§ Text block:
On Fri, 2007-10-12 at 12:05 -0400, Steven Rostedt wrote:

> Index: linux-2.6.23-rt1/kernel/sched.c
> ===================================================================
> --- linux-2.6.23-rt1.orig/kernel/sched.c
> +++ linux-2.6.23-rt1/kernel/sched.c
> @@ -304,6 +304,7 @@ struct rq {
>  #ifdef CONFIG_PREEMPT_RT
>  	unsigned long rt_nr_running;
>  	unsigned long rt_nr_uninterruptible;
> +	int curr_prio;

still not convinced we want this PREEMPT_RT only.

>  #endif
>  
>  	unsigned long switch_timestamp;
> @@ -1484,6 +1485,126 @@ next_in_queue:
>  
>  static int double_lock_balance(struct rq *this_rq, struct rq *busiest);
>  
> +/* Only try this algorithm three times */
> +#define RT_PUSH_MAX_TRIES 3
> +
> +/* Will lock the rq it finds */
> +static int find_lowest_cpu(cpumask_t *cpu_mask, struct task_struct *task,
> +				 struct rq *this_rq)
> +{

Eeew, asymetric locking. At the very least name it:
find_lock_lowest_rq() or something like that.

§ Input data:
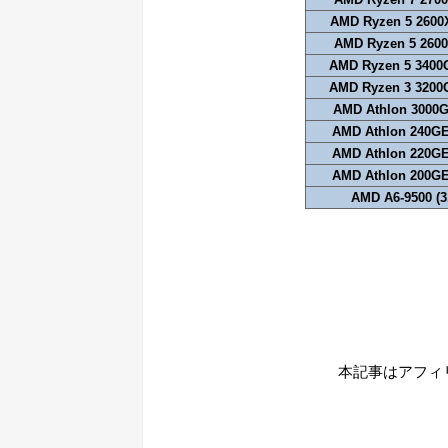
AMD Ryzen 5 2600X
AMD Ryzen 5 2600
AMD Ryzen 5 3400G
AMD Ryzen 3 3200G
AMD Athlon 3000G
AMD Athlon 240GE
AMD Athlon 220GE
AMD Athlon 200GE
AMD A6-9500 (3
本記事はアフィ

§ Task 1: Can you copy out the text read from the page in the entry, line by line, with no changes? Leave the picture marker out.
§ Task 2: What comes next in the scheduler patch review? Continue it from where it stops.
The text and the entries have nothing to do with each other.

§ Written answer 1:
AMD Ryzen 5 2600X
AMD Ryzen 5 2600
AMD Ryzen 5 3400G
AMD Ryzen 3 3200G
AMD Athlon 3000G
AMD Athlon 240GE
AMD Athlon 220GE
AMD Athlon 200GE
AMD A6-9500 (3
本記事はアフィ

§ Written answer 2:
Might as well return struct rq* while we're at it [1].

> +	struct rq *lowest_rq = NULL;
> +	int dst_cpu = -1;
> +	int cpu;
> +	int tries;
> +
> +	for (tries = 0; tries < RT_PUSH_MAX_TRIES; tries++) {
> +		/*
> +		 * Scan each rq for the lowest prio.
> +		 */
> +		for_each_cpu_mask(cpu, *cpu_mask) {
> +			struct rq *rq = &per_cpu(runqueues, cpu);
> +
> +			if (cpu == smp_processor_id())
> +				continue;
> +
> +			/* We look for lowest RT prio or non-rt CPU */
> +			if (rq->curr_prio >= MAX_RT_PRIO) {
> +				lowest_rq = rq;
> +				dst_cpu = cpu;
> +				break;
> +			}
> +
> +			/* no locking for now */
> +			if (rq->curr_prio > task->prio &&
> +			    (!lowest_rq || rq->curr_prio < lowest_rq->curr_prio)) {
> +				dst_cpu = cpu;
> +				lowest_rq = rq;
> +			}
> +		}
> +
> +		if (!lowest_rq) {
> +			dst_cpu = -1;
> +			break;
> +		}
> +
> +		/* if the prio of this runqueue changed, try again */
> +		if (double_lock_balance(this_rq, lowest_rq)) {
> +			/*
> +			 * We had to unlock the run queue. In
> +			 * the mean time, task could have
> +			 * migrated already or had its affinity changed.
> +			 */
> +			if (unlikely(task_rq(task) != this_rq ||
> +				     !cpu_isset(dst_cpu, task->cpus_allowed))) {
> +				spin_unlock(&lowest_rq->lock);
> +				dst_cpu = -1;
> +				lowest_rq = NULL;
> +				break;
> +			}
> +
> +		}
> +
> +		/* If this rq is still suitable use it. */
> +		if (lowest_rq->curr_prio > task->prio)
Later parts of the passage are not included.